Here is Locke on the Asbury Revival:
Charlie Kirk is a Christian nationalist who believes that a “Fifth Great Awakening” is the only hope of stopping what he calls the “great global reset.” Watch:
He is now endorsing the revival:
Evangelical worship leader Sean Feucht is another believer in the idea that a new “great Awakening” will be part of a Christian nationalist reclamation project.
He is endorsing the revival:
Next month Feucht is doing his own “revival” with election-denier, Christian nationalist, and former Pennsylvania gubernatorial candidate Doug Mastriano:
This event with Mastriano will be a reunion. Remember when Feucht “led worship” at the Mastriano campaign headquarters on the night of Pennsylvania GOP gubernatorial primary?

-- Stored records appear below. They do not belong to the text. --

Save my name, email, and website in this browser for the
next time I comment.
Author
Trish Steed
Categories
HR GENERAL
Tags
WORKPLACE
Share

Don’t get me wrong–I am completely open to what is happening at Asbury University and I am praying that this revival will bear much spiritual fruit in the lives of these Christian college students and the people who they encounter along the road of life. In this sense, I am a New Light! But I bristle when I see this spiritual stirring at a school very similar to the one where I have taught for 21 years getting repurposed for a political agenda.
Fundies ruin everything.
ChariFacists ruin everything also.
I’ve experienced a couple of “mini revivals.” I participated in prayer for revival at a camp I was attending. It was a humbling and amazing experience; especially when we started to get public praise; and at mealtimes received visible honors like ability to sit at tables reserved for camp staff. It was intoxicating.
The atmosphere was charged, and it was exiting. On the fringes of all this mountain top experience, and the visibility that came to the campers engaged in these prayer meetings, there was something darker. That was when I started to enjoy the status of being one of those persons dedicating time for prayer. I felt proud.

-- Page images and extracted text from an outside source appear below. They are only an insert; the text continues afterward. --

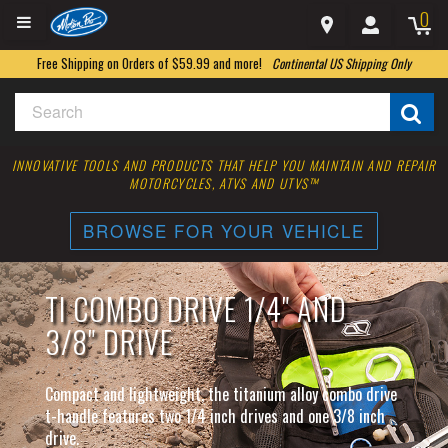
0
Free Shipping on Orders of $59.99 and more!
Continental US Shipping Only
INNOVATIVE TOOLS AND PRODUCTS THAT HELP YOU MAINTAIN AND REPAIR
MOTORCYCLES, ATVS AND UTVS™
BROWSE FOR YOUR VEHICLE
TI COMBO DRIVE 1/4" AND
3/8" DRIVE
Compact and lightweight, the titanium alloy combo drive
t-handle features two 1/4 inch drives and one 3/8 inch
drive.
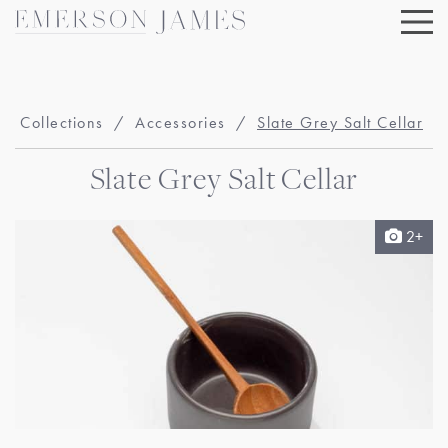
Skip
to
content
Collections
/
Accessories
/
Slate Grey Salt Cellar
Slate Grey Salt Cellar
2+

There was some grumbling. The camp staffers were not happy when we invaded their special space in the dining room. What was so special about young Jesus followers spending time in prayer?

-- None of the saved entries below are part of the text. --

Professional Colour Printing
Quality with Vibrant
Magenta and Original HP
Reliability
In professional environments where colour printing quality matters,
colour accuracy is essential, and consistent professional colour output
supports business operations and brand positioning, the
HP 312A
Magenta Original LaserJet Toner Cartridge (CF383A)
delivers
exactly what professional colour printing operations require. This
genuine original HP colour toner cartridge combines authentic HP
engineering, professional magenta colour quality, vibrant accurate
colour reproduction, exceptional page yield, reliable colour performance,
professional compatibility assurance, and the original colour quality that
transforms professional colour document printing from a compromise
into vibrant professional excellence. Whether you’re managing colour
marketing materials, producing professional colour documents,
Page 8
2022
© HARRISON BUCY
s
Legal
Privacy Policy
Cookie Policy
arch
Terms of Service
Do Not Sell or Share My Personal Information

God was working at the camp. Some of us felt led to pray together. It was frightening to think of how easy it was to feel as if we were the drivers of the camp’s mini-revival and not God. It was frightening to watch that video clip of people making a vow to promote Christian Nationalism.
John Fea says
It is interesting the variety of anti-revival positions. Folks seem to be hitting from every direction.